SUETS

En pleine résurgence du contexte terroriste, le travail de renseignement est au cœur d’une affaire pendante devant la Cour de justice de l’Union européenne. Beaucoup s’inquiètent des violations des droits et libertés fondamentales, sous couvert d’une protection étatique de l’intérêt général, parfois difficile à saisir.  

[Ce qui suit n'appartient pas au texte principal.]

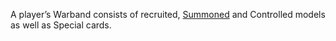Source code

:  A player’s Warband consists of recruited, [Summoned](Summoning) and Controlled models as well as Special cards.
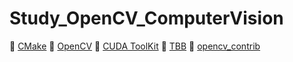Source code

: # Study_OpenCV_ComputerVision

🎨 [CMake](https://cmake.org/download/)
🎉 [OpenCV](https://github.com/opencv/opencv)
🎲 [CUDA ToolKit](https://developer.nvidia.com/cuda-downloads?target_os=Windows&target_arch=x86_64&target_version=10&target_type=exe_local)
🎪 [TBB](https://github.com/oneapi-src/oneTBB/releases)
🎋 [opencv_contrib](https://github.com/opencv/opencv_contrib)
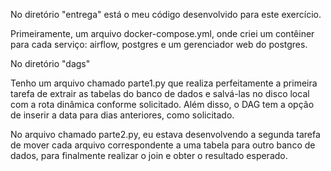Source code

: 
No diretório "entrega" está o meu código desenvolvido para este exercício.

Primeiramente, um arquivo docker-compose.yml, onde criei um contêiner para cada serviço: airflow, postgres e um gerenciador web do postgres.

No diretório "dags"

Tenho um arquivo chamado parte1.py que realiza perfeitamente a primeira tarefa de extrair as tabelas do banco de dados e salvá-las no disco local com a rota dinâmica conforme solicitado. Além disso, o DAG tem a opção de inserir a data para dias anteriores, como solicitado.

No arquivo chamado parte2.py, eu estava desenvolvendo a segunda tarefa de mover cada arquivo correspondente a uma tabela para outro banco de dados, para finalmente realizar o join e obter o resultado esperado.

  • L’affaire est ancienne et convoque les démons du passé : 
  • Le 30 novembre 2015, trois associations françaises (la Quadrature du Net, le French Data Network ainsi que la Fédération FDN) déposent une requête introductive. 
  • Devant le Conseil d’État français, ils contestent la conformité de la « loi renseignement » aux droit fondamentaux, à travers ses décrets d’application.  
  • La requête s’était inspirée de l’Affaire Digital Right Ireland de 2014, où la Cour de justice de l’Union européenne annulait une directive européenne qui « imposait un même régime de conservation généralisée dans toute l’Union ». 
  • Le Conseil constitutionnel saisi d’une question prioritaire de constitutionnalité, déclare l’article L. 811-5 de la loi “contraire à la Constitution” en juin 2015.  
  • Les requérants dénoncent alors « un trou législatif béant » ouvrant « la voie à un espionnage de masse ».  

 

 

  • Dans un arrêt du 6 octobre 2020 très attendu, la grande chambre de la CJUE, se prononce sur l’articulation entre le droit au respect de la vie privée et la conservation des données personnelles et le secret des correspondances.  
  • Le jour même, les associations requérantes publient un premier communiqué de presse concernant la décision qu’elles qualifient de « défaite victorieuse ». 
  • Pour les juges de Strasbourg, des mesures législatives prévoyant une conservation généralisée et indifférenciée des données relatives au trafic et des données de localisation sont contraires au droit de l’UE, et précisément à la Charte des droits fondamentaux.  
  • Aussitôt l’interdiction posée, la Cour s’efforce de poser les nombreuses exceptions pouvant autoriser certaines mesures dont les associations craignent les abus.   
  • Le juge de l’UE a cependant avancé un cadre plus protecteur des libertés fondamentales que ce que prévoit le droit français.  

  

  • Les hostilités reprennent : selon Mediapart, La Quadrature du net dénonce un « État de droit troué comme un gruyère ».  
  • Selon la Quadrature du Net, la HADOPI « est un outil de surveillance de masse » ayant identifié, rien qu’entre les mois de février et août 2019, 319 175 personnes.  
  • Conformément à son souhait de dépasser « l’enjeu franco-français » afin de faire émerger le sujet de la « surveillance généralisée de la population dans des États démocratiques », elle reprend la méthode précédente. 
  • Dans une décision QPC du 20 mai 2020, le Conseil constitutionnel censure des dispositions organisant l’accès de la HADOPI aux données de connexion des internautes. 
  • Une censure qualifiée de « boiteuse » créant une confusion sur la légalité du travail de l’HADOPI. 
  • Pour répondre à ce flou juridique, le Conseil d’Etat transmet une nouvelle fois une question préjudicielle à la CJUE.  
  • Les dissidences des juridictions françaises sont qualifiées de « Frexit sécuritaire » libérant « les renseignements français des principes de l’État de droit » primant depuis plus de dix ans dans la jurisprudence de l’UE.  
  • Le 7 mars 2023, la grande chambre de la Cour de justice de l’Union européenne décide de renvoyer l’affaire en assemblée plénière.  
  • L’avocat général, Maciej Szpunar, présente le 28 septembre 2023 des conclusions mettant le feu aux poudres.  
  • Entre autres, autoriser l’accès aux données en période de danger exceptionnel n’est pas un revirement de jurisprudence mais plutôt une adaptation pragmatique.  
  • Dans ce bras de fer, la doctrine voit un juge français « animé par son rôle de gardien de la puissance de l’État », d’autant plus eu égard au précédent établi par le Conseil d’Etat dans l’arrêt French Data Network de 2021.